-- Start of Selected excerpt --

# Afx 120 controller question



## signal (May 19, 2018)

Hi All, first off I am new here. I am also new to slot cars as an adult (I had some set as a kid, but I grew up in the video game generation so....) :smile2:

So I purchased an AFX Super International set and it came with the 120 ohm stock controllers. I might upgrade later, but for now am going to use them. Which other cars work with them?

I know mega g+ obviously work, but what about others? Scalextric micro? Tyco 440x2? I also heard T-jets will work but since I am new I do not know about them....

Anyways any advice is welcome. Thanks!


----------



## twolff (May 11, 2007)

The controllers will run all the cars fairly well. ThunderJets will work better with a lower ohm controller though. I used my stock controllers for a while, but the spring in them broke after a time and I started using Parma Eco controllers with 90 ohm resistors. They have been a fairly good for various cars I run on my 4x8 layout.

-- End of Selected excerpt --
-- Start of Available data --

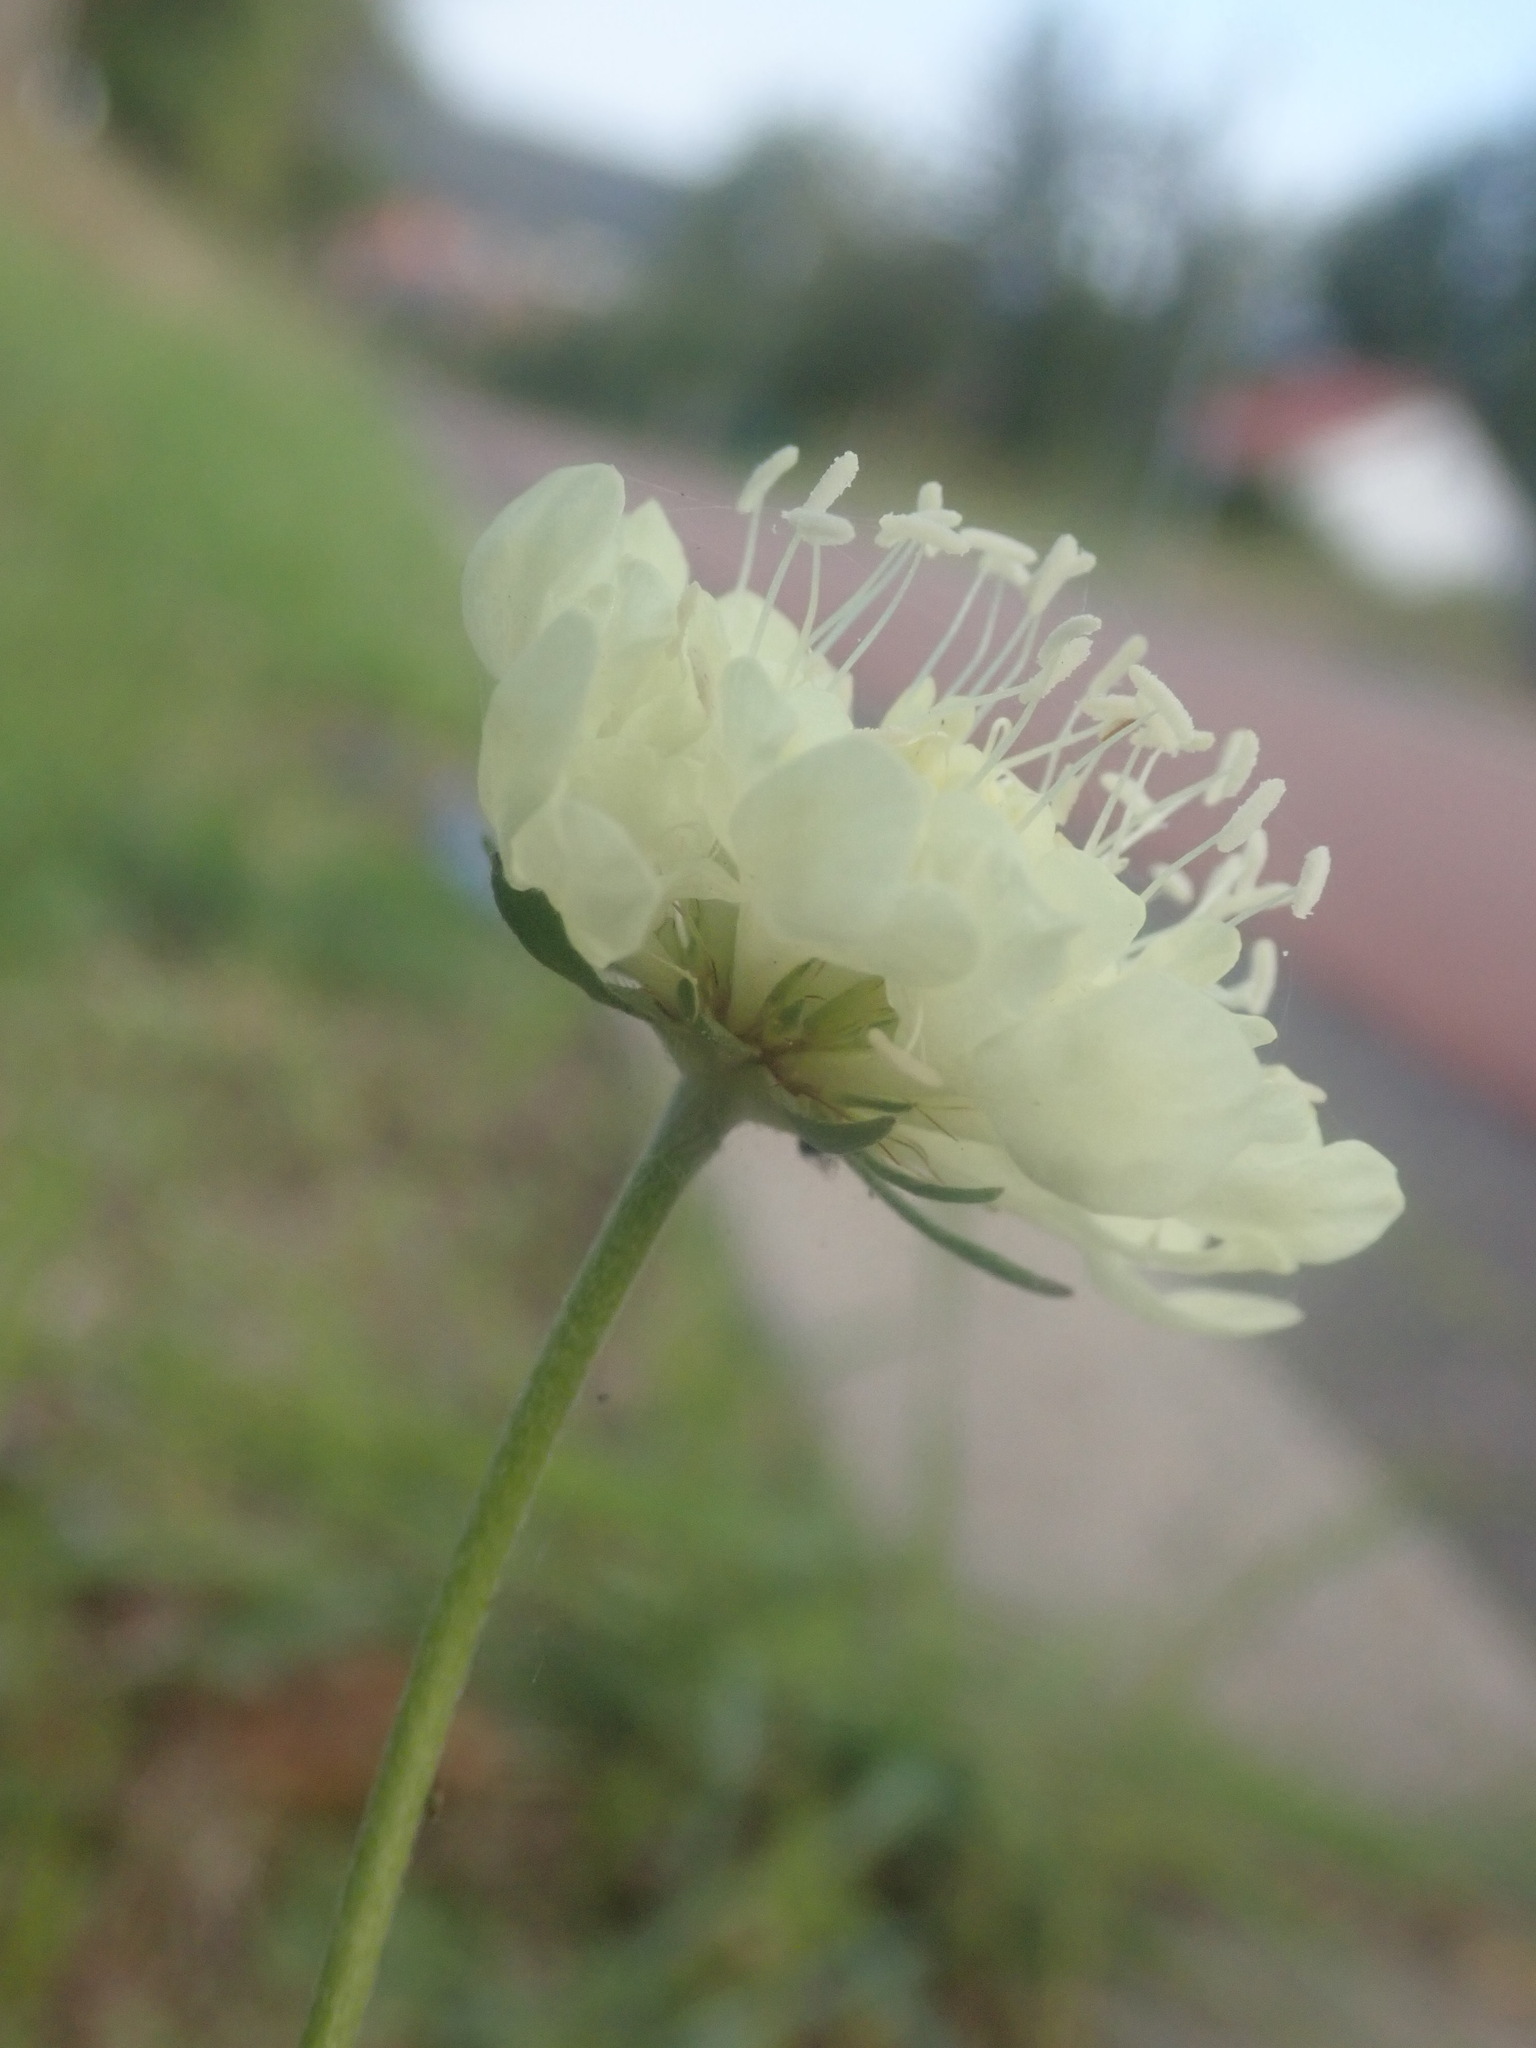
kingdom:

-- End of Available data --

_Objectives:_
A: In the AFX controller thread, what ohm rating do the stock controllers that came with the AFX Super International set have?
B: Using the AFX controller thread, explain why twolff stopped using the stock controllers.
C: List every kind of car that signal names in the first post of the AFX controller thread.
The listing isn't needed for this work.

_Solution list:_
A: They are 120 ohm controllers.

B: After a while, the spring in the stock controllers broke. twolff then switched to Parma Eco controllers with 90 ohm resistors.

C: Mega G+, Scalextric Micro, Tyco 440x2, T-jets